Task description
Which lines in the records below include the word "start"? Report each of them in full.

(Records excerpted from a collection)

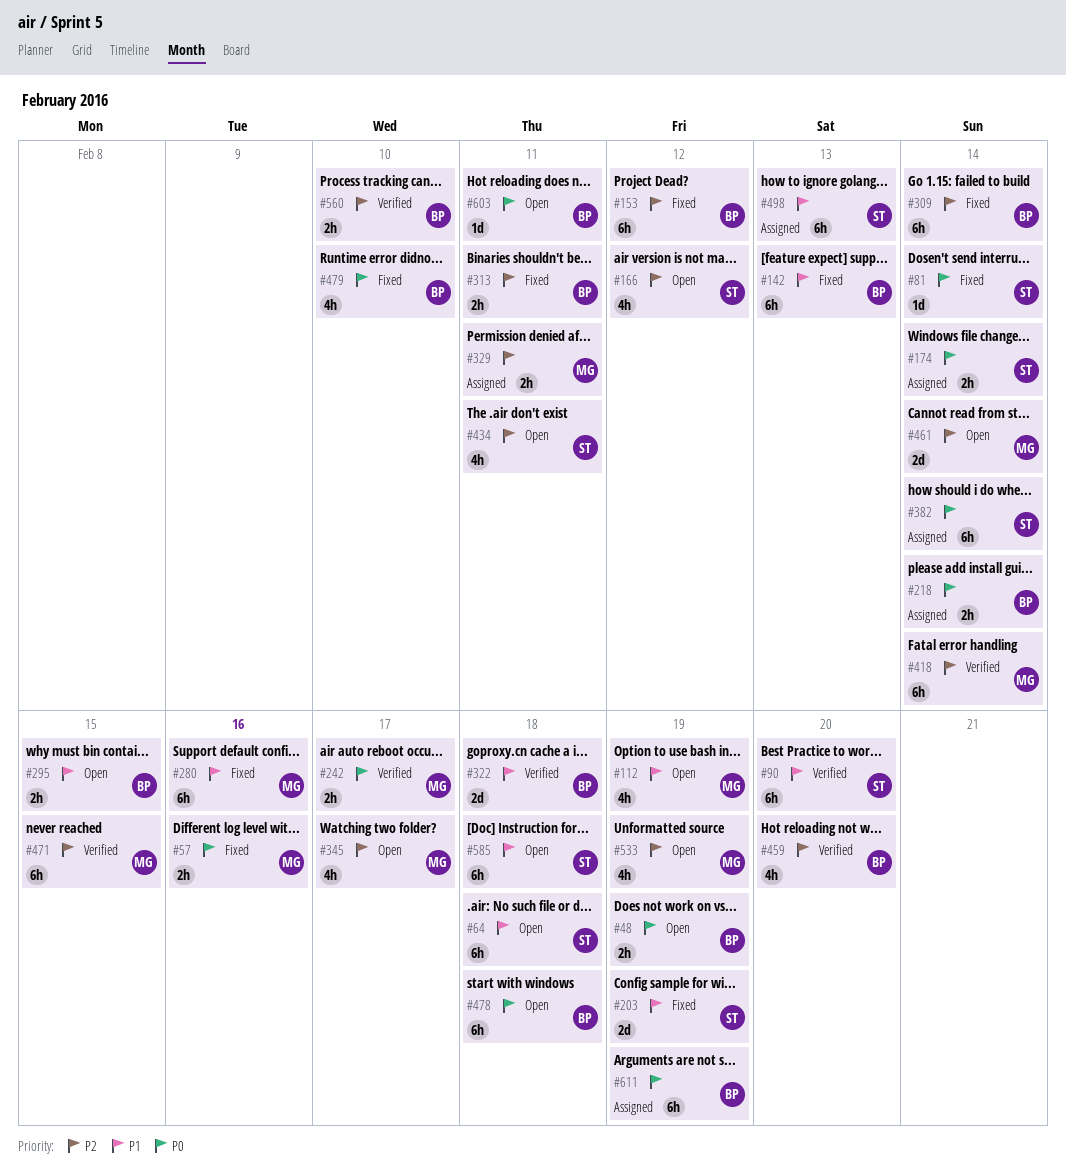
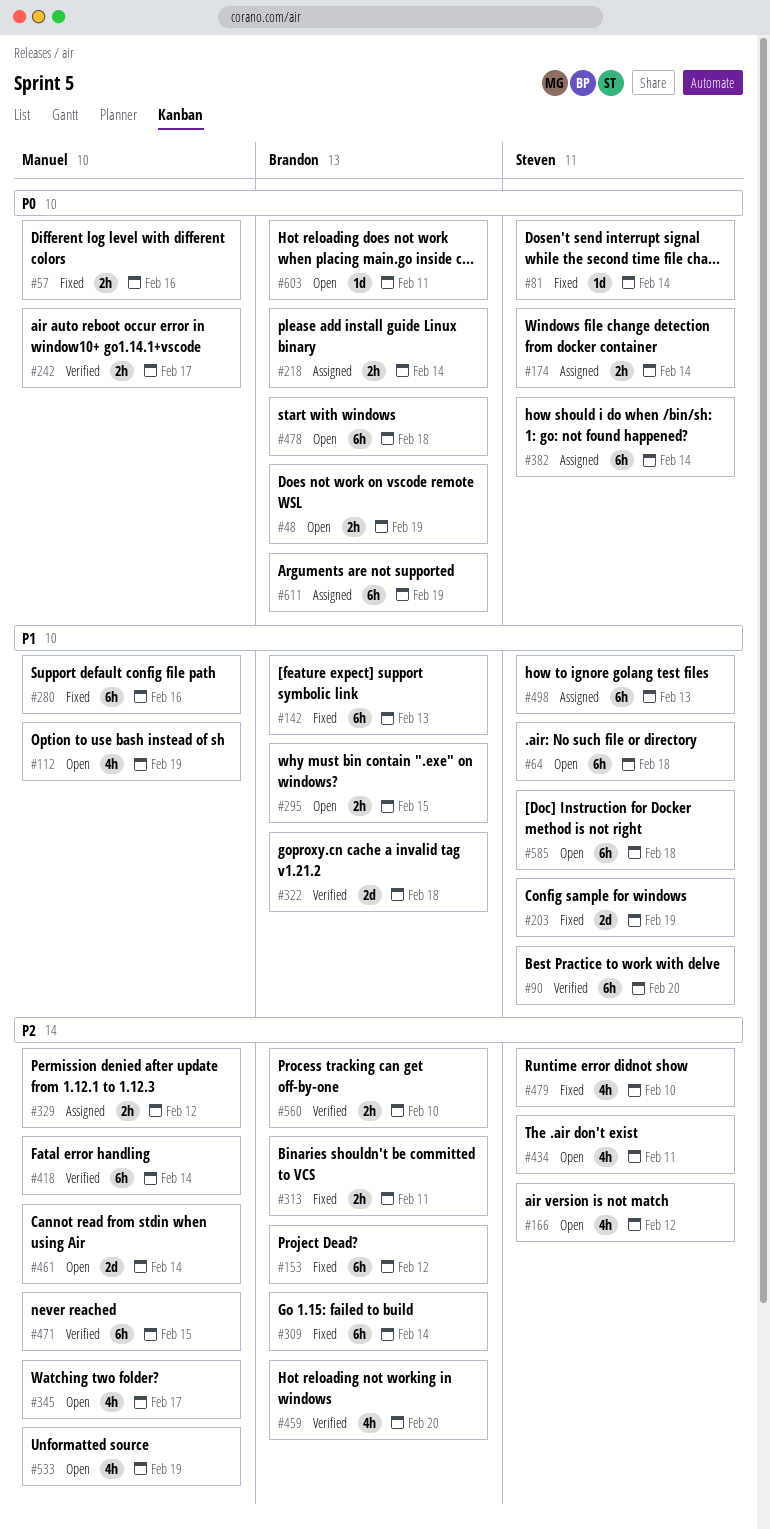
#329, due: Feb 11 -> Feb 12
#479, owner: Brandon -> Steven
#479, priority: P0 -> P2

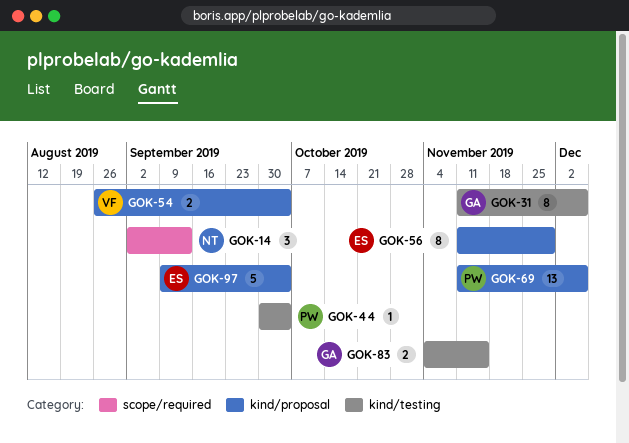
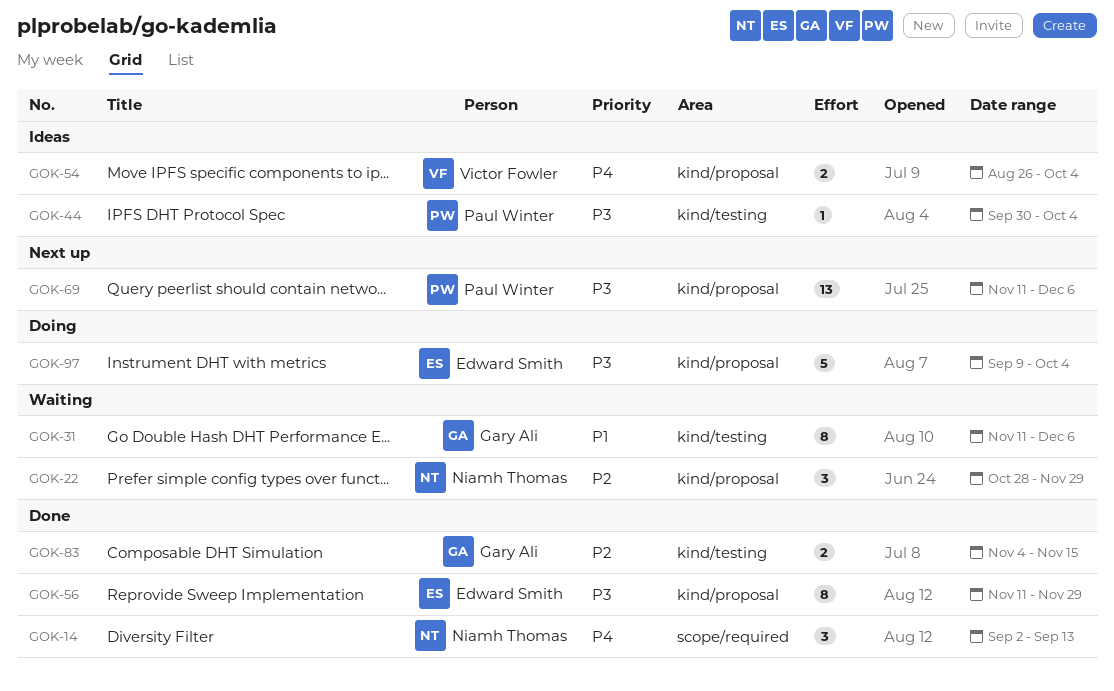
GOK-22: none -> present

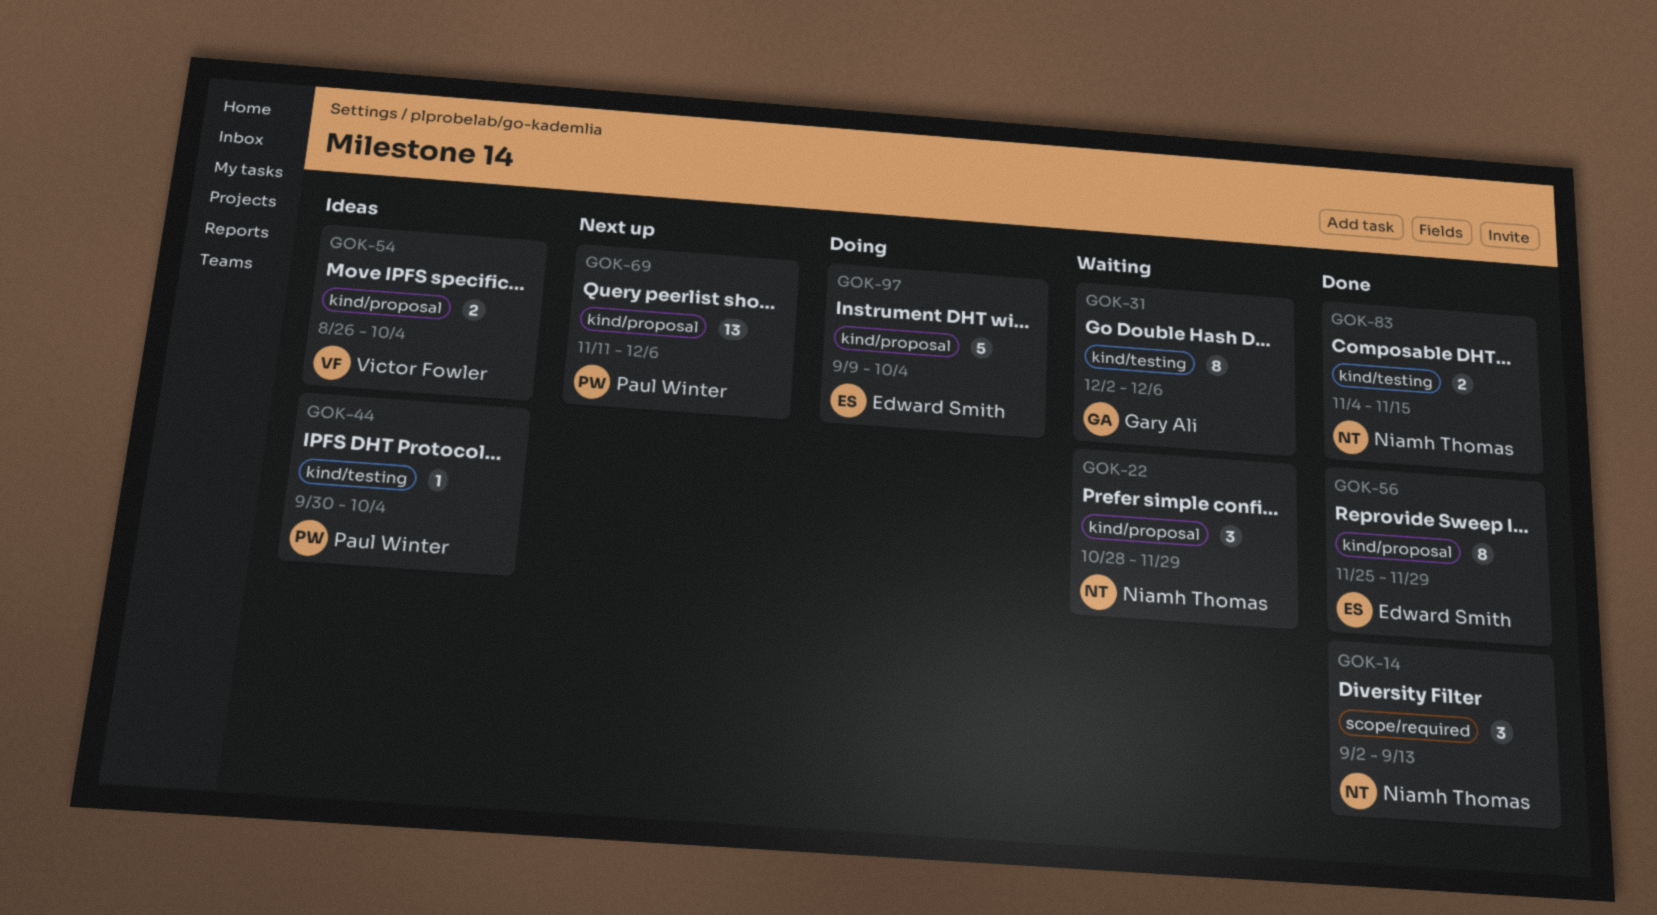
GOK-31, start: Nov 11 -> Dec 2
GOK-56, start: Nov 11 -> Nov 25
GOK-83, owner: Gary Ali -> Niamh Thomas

Result
GOK-31, start: Nov 11 -> Dec 2
GOK-56, start: Nov 11 -> Nov 25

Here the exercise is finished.